In the first 10 months of 2015, the administrative arm of the Israeli military occupation administration — the body known as the Coordination of Government Activities in the Territories, or COGAT — denied 1,035 Palestinians in Gaza permission to exit so that they could receive necessary medical treatment in the occupied West Bank, Israel or Jordan.

This represents almost twice as many denials as were issued the entire previous year.

Six-year-old Sahar Abd al-Aal was diagnosed with thyroid cancer. She is currently undergoing radiation treatment at the al-Rantisi pediatric hospital in Gaza City. Hafiza, her mother, waited anxiously for her doctors’ verdict on treatment going forward.

“My daughter has to undergo the last session before doctors assess her case and whether she will need to be transferred,” Hafiza said.

“I am afraid that my daughter will have to be transferred and the Israelis will not allow us,” she added.
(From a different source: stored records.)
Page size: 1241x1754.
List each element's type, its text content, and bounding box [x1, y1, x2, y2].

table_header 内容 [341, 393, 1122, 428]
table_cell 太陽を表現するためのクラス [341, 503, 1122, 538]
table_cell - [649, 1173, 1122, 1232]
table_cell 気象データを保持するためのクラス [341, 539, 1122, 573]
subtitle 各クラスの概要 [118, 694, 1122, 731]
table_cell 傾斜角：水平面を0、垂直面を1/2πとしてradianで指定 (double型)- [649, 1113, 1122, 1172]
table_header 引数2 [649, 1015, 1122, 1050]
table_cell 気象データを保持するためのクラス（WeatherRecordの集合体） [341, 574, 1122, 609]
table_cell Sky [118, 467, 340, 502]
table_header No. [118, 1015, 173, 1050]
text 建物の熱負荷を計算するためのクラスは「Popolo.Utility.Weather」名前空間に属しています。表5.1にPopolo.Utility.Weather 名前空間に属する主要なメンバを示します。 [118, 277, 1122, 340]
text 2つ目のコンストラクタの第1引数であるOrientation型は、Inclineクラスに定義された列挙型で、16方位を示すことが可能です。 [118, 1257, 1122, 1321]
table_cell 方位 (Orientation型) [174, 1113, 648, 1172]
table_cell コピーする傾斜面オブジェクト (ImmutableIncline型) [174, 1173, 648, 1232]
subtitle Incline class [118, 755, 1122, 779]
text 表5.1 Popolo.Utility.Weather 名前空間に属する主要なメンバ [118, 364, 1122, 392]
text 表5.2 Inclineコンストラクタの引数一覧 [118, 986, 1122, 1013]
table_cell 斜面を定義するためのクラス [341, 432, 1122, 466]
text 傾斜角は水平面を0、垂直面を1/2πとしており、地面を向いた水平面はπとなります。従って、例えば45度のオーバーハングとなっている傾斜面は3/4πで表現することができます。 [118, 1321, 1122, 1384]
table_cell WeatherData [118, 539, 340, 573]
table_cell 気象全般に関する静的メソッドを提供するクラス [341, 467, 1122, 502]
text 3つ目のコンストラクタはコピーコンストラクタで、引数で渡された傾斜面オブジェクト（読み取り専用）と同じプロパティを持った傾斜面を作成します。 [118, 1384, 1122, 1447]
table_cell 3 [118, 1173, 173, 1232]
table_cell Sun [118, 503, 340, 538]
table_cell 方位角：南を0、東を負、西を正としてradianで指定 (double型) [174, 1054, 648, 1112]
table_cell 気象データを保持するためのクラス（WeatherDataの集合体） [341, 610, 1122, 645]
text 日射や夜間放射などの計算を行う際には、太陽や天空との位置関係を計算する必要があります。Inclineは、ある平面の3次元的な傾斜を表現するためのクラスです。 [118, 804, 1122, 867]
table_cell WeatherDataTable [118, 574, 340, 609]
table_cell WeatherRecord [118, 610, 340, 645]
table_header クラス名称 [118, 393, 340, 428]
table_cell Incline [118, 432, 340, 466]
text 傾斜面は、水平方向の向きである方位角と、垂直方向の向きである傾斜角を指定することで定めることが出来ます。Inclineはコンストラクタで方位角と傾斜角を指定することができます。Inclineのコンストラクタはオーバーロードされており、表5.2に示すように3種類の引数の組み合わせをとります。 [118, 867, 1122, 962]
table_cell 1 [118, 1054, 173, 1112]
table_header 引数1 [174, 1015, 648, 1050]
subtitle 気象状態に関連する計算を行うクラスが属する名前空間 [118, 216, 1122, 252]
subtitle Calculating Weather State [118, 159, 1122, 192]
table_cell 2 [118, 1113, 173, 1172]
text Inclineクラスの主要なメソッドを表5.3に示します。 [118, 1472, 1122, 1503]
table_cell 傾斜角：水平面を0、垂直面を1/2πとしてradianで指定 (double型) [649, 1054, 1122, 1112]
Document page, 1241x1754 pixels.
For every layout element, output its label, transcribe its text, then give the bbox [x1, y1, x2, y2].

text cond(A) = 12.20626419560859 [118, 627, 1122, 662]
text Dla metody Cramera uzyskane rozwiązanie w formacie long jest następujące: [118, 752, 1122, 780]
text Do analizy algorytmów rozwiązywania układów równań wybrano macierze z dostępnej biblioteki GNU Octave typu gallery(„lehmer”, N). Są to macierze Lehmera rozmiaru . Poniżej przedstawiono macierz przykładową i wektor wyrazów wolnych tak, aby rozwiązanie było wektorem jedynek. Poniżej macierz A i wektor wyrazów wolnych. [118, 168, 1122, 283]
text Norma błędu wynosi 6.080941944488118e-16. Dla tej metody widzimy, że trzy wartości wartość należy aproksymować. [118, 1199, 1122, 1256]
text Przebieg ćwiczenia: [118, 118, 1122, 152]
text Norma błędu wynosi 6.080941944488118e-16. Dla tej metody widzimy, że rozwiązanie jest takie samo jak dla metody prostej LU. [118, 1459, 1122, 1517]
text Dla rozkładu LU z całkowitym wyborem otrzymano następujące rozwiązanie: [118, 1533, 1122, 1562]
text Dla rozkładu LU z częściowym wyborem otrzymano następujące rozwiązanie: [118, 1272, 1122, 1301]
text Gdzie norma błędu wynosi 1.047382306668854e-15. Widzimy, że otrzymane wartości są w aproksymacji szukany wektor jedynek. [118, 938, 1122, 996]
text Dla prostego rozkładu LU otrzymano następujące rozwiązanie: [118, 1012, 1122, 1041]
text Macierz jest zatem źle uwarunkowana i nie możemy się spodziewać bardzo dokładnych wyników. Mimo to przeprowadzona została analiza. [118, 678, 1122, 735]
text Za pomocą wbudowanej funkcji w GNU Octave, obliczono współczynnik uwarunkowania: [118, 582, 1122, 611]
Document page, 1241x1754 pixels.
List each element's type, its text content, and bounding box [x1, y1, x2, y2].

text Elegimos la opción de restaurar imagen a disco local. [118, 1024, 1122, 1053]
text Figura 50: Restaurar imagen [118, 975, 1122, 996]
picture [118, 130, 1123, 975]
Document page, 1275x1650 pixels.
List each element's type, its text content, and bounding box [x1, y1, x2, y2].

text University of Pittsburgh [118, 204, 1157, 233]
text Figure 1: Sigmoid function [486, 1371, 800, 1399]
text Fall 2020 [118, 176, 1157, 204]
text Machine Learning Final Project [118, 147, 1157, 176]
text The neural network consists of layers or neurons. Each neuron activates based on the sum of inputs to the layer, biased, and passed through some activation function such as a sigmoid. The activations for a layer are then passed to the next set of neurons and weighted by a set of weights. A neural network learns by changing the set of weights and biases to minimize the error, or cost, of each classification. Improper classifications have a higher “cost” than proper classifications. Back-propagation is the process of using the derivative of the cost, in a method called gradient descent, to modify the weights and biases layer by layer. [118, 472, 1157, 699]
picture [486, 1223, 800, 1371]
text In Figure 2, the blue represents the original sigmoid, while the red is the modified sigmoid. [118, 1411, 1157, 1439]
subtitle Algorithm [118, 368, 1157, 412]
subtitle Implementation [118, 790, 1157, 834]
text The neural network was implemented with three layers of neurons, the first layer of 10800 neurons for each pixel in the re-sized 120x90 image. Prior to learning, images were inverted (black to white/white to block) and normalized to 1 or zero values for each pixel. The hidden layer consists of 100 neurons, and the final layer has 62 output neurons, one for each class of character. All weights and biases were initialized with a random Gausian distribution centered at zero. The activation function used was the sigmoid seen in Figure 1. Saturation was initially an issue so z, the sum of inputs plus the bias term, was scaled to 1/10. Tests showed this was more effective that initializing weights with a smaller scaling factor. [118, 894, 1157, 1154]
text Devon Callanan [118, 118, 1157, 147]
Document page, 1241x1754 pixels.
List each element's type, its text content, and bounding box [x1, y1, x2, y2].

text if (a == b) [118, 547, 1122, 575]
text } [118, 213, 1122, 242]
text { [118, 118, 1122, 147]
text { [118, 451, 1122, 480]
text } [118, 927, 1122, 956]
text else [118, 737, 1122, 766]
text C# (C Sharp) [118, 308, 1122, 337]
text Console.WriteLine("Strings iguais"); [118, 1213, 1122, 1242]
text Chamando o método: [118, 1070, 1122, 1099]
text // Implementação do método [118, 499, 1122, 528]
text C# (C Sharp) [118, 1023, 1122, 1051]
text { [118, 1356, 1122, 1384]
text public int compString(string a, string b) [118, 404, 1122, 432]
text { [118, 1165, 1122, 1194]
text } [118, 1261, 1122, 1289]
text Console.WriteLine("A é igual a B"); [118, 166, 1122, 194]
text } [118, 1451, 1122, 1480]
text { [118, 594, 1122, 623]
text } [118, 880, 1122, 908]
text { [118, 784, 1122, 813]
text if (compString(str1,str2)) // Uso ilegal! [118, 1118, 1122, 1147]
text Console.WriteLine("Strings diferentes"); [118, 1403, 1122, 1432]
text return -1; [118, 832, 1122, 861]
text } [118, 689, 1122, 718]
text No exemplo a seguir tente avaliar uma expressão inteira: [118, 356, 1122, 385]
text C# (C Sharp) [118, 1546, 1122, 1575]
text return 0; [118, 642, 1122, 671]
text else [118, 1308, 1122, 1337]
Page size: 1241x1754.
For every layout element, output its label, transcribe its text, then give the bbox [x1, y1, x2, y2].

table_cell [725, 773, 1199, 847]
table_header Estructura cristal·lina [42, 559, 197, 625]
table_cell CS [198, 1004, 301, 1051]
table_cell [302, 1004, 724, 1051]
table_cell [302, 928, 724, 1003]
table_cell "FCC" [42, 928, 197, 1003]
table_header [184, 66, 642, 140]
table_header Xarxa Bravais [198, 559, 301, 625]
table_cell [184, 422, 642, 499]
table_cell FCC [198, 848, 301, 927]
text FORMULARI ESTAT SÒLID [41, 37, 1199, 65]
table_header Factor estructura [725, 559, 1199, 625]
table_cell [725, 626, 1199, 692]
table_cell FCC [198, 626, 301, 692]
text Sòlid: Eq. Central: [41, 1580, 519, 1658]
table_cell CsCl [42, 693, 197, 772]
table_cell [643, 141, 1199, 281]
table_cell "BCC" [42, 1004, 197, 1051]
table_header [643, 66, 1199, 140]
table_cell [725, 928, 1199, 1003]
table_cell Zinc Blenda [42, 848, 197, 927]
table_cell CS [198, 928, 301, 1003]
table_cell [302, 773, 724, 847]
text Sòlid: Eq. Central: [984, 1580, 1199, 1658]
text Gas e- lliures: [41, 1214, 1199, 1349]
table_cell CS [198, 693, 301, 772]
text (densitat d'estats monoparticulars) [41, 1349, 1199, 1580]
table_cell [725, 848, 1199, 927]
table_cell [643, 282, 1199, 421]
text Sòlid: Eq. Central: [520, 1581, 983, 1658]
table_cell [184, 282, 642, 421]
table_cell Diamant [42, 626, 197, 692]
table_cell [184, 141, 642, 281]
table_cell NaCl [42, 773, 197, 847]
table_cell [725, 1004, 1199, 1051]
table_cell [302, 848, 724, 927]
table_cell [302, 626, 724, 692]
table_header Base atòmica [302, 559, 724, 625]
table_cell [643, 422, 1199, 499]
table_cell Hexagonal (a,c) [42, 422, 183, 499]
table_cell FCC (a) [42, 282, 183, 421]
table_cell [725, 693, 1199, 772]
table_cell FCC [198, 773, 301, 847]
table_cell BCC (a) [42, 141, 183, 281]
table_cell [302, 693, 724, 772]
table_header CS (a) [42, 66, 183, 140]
In January, dozens of female patients staged a protest to voice their anger over the draconian restrictions, which Israel threatens to tighten, on patient movement.

One of the protesters, Rawan Lubad, has lived with breast cancer for 10 years. The 61-year-old is in constant pain. She has twice applied to get a permit for referral. She was twice denied.

“I am dying here. I feel that I have been sentenced to death,” she said.

Isra Saleh el-Namey is a journalist from Gaza.